Die fernen Welten und die Treffen der Menschen... Wie ich schon sagte, die fernen Welten kommen immer näher und immer mehr Menschen wandern aus. Man trifft sich zum Beispiel auf "Grossveranstaltungen, wie dem LinuxTag" (als Aussteller, Community­Mitglied aber auch interessierter Laie)... Man trifft sich auf projektübergreifenden Spezialveranstaltungen wie zum Beispiel dem "Desktop Summit von KDE, GNOME (Dazu komme ich auch noch)"... Man trifft sich auf Spezialveranstaltungen wie dem LibreGraphicsMeeting (das ausschließlich für Entwickler und deren Projekte gedacht war....) Man trifft sich auf sogenannten "Sprints" in denen es gilt, eine vorher festgelegte Aufgabe möglichest zufriedenstellend, in möglichst kurzer Zeit zu lösen.
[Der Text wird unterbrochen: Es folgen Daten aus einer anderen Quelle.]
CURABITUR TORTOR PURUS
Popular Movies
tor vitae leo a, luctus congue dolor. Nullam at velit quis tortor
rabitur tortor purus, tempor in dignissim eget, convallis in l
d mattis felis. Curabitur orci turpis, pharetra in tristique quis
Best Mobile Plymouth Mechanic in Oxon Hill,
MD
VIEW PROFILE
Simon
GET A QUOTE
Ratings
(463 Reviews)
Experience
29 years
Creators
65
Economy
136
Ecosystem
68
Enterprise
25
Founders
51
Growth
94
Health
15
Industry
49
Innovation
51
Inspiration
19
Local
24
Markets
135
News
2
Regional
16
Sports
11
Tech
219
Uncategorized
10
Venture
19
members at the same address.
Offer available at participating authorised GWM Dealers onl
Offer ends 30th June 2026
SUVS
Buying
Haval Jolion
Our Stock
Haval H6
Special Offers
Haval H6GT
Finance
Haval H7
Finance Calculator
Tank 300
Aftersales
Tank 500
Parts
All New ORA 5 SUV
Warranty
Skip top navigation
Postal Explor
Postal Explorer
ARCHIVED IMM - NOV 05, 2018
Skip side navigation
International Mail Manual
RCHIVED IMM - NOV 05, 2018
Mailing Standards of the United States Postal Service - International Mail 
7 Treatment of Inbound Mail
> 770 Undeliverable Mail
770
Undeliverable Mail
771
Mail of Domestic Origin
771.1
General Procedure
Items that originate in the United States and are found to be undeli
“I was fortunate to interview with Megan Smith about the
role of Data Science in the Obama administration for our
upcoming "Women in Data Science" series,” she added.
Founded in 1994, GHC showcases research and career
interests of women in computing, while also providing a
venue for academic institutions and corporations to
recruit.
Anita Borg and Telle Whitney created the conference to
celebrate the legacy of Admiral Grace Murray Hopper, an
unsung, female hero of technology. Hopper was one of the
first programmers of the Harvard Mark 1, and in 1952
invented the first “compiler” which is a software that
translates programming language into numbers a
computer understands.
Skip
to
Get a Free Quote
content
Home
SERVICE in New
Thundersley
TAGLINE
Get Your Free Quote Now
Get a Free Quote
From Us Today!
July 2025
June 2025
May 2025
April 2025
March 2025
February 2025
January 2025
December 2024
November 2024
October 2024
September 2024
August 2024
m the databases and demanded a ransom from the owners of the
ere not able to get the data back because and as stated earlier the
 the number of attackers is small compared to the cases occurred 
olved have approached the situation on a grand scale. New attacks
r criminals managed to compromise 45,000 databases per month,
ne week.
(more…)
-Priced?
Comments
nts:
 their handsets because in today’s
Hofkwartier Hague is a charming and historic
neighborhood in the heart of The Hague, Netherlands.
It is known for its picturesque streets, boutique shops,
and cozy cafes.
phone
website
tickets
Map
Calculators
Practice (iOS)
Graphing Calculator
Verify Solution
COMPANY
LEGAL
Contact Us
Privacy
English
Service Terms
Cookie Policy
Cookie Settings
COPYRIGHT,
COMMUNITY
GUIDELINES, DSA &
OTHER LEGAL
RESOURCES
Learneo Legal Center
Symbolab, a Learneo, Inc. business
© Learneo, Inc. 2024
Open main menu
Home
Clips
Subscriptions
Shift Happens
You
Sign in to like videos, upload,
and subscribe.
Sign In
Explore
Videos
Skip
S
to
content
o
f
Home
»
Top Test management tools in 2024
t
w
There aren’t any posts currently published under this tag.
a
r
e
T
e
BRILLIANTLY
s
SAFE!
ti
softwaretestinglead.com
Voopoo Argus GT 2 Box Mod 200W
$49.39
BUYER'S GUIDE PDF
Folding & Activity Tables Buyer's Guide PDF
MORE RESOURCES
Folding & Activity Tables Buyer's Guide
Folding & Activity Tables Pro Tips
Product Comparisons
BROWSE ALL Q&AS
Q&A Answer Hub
Man trifft sich auf den MailingListen (ähnlich wie E­Mail, aber themenbezogen) im Alltag und tauscht sich aus. Man trifft sich im Internet Relay Chat (fast jedes größere Projekt hat einen solchen Kanal) Man trifft sich über die ganzen Dienste wie Twitter, Facebook etc... Man trifft sich über Aktionen wie dem GSOC [Google Summer of Code, JAA, das ist die Firma mit den Mathematikverrückten.] Man trifft sich nicht nur im weltweiten Netz an den unmöglichesten Orten, nein, auch im wahren Leben trifft man sich dort. Die fernen Welten waren Anfangs wenig bevölkert, allerdings nimmt die Anzahl der Ausreisewillgen beständig zu. Selbst Programme wie (ähnlich dem Programm, mit dem ein europäischer Kabelsender schon sehr lange im Clinch liegt, heißt) werden auch die Audio/Video­Transportprogramme + zugehörige "Codecs" immer mehr geöffnet und dadurch immer mehr verbreitet. Weiterhin gibt es auch oftmals Preise, das ein besonders gutes Projekt gewinnen kann, das geht von Geld hin zu Sachspenden zur Serverhardware (die man benötigt, um die Projekte im weltweiten Netz zur Schau zu stellen). Im Allgemeinen sagt man über die Auswander, sie seien klug, ein bisschen sozial gehemmt (Klischee, mal wieder) und würden wohl zu viel über ihren Computern brüten. Letzteres mag stimmen. Von der Ausstattung des GNU Autos und den Möglichkeiten, die damit verbunden sind.

Gimp, Firefox, Marble, Gallium3D, Ben NanoNote und die Welt hinter dem Spiegel  

Ein Buch das ich längst schon mal anfangen wollte...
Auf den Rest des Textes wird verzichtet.